■ **Requests**:
1/ Summarize the Cunningham Technique text in two sentences.
2/ Please turn the paragraph of the Cunningham Technique text that begins "This section teaches the dancer" into a short bulleted list that keeps its main facts.
3/ From the Cunningham Technique text, list the body parts given as examples of the key muscle groups and body parts a dancer will engage.

── Source extract

Keep reading to learn more about the Cunningham Technique.

 

 

The Three Core Principles of the Cunningham Technique

  1. Strengthening & Flexibility
  2. Spatial Awareness
  3. Rhythmic Accuracy

Strenghtening & Flexibility

A series of exercises and movements form the basis of the Cunningham Technique. Each class teaching the technique begins with stretching to ready the legs for the limber support to come that's needed for dance. Ballet positions like plies and second are used during the Technique. Deep stretches follow in the back, including curving and lengthening. A series of other stretches for strengthening and increasing flexibility of key muscle groups and body parts that you'll engage as a dancer, such as your feet, ankles, waist and arms. The Cunningham Technique teaches you to increase your flexibility whilst maintaing correct form so as to not distort your body shape in any way. The Technique keeps your muscles and brain engaged by challenging you to work your torso and legs sometimes in opposition and at other times in coordination. You'll be eased into learning the Technique at a slower pace before the count tempo is increased to test your accuracy. 

Spacial Awareness

This section teaches the dancer how to use any space - small or large - whilst maintaining balance and navigating around other dancers. Moving in multiple directions, including sideways and backwards, is key to practising spacial awareness and helping the dancer with their traveling. Turning and spinning is also practised at this stage to again test balance, along with jumps (during which the torso upright must remain upright). As you progress in this Technique, your teacher will introduce not only moving in different directions but also your body parts (like arms and legs) moving in different directions. 

Rhythmic Accuracy

Fine-tuning your ability to move your body accurately in time to a piece of music is crucial for a breathtaking solo and even more important for a synchronised group performance. The Cunningham Technique improves your "rhythmic precision" through a series of exercises to make your body and mind cohesive with any musical piece you're presented with. This will improve your diversity as a dancer and increase your confidence to dance to any music or sound you're faced with.  Just to keep things interesting, the Technique also tests and improves your ability to move independently to the music. Cunningham believed that "changes of rhythm should be introduced concistently to keep the idea of flexibility alive" - memorise this to keep your work in the Techique strong.

────
── Given records

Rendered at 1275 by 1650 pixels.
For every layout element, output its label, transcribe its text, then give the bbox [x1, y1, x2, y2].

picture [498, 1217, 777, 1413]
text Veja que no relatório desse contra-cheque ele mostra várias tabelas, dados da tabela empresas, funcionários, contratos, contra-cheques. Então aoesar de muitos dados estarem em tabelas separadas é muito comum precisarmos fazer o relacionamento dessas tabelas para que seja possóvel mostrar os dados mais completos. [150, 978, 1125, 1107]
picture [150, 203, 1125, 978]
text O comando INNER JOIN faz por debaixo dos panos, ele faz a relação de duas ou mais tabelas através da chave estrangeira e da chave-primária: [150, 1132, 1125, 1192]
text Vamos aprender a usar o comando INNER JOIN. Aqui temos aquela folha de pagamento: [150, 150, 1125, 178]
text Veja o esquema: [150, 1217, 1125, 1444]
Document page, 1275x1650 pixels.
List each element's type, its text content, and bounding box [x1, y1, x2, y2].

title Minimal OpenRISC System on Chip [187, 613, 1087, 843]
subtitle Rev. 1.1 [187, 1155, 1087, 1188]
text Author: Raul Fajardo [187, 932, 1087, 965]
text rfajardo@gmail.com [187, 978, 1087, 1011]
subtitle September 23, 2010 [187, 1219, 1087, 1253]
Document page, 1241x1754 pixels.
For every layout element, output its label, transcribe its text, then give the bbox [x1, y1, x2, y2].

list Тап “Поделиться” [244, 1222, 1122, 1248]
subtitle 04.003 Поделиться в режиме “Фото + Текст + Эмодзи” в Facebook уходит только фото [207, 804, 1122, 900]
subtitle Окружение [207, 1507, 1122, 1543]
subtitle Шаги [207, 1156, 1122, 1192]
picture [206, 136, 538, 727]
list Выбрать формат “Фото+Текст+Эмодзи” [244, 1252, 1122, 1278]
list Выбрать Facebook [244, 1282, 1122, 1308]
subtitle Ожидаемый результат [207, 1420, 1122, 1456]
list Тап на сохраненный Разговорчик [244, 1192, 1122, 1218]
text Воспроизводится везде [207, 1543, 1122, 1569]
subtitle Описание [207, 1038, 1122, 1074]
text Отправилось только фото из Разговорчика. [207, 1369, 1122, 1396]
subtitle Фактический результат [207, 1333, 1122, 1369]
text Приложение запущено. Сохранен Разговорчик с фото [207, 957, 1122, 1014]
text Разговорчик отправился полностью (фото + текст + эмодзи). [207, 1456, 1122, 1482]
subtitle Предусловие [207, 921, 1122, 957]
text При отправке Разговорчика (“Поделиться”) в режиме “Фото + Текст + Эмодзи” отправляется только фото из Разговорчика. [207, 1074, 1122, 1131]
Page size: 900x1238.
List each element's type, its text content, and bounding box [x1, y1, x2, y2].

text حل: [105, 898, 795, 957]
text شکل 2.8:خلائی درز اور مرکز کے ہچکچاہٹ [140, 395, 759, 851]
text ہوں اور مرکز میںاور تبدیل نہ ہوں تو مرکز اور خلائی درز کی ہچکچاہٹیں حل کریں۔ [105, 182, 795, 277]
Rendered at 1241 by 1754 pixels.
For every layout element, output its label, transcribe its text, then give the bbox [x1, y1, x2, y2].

────

■ **Solved tasks**:
1/ The Cunningham Technique rests on three core principles: strengthening and flexibility, spatial awareness, and rhythmic accuracy. Its classes use stretches and exercises to build flexibility while keeping correct form, teach dancers to move through any space in multiple directions while staying balanced, and train them to move accurately in time with music as well as independently of it.

2/
- Teaches the dancer to use any space, small or large, while keeping balance and navigating around other dancers
- Practices moving in multiple directions, including sideways and backwards, to build spatial awareness and help with traveling
- Includes turning, spinning, and jumps with the torso kept upright to test balance
- Later adds moving body parts such as arms and legs in different directions

3/
- Feet
- Ankles
- Waist
- Arms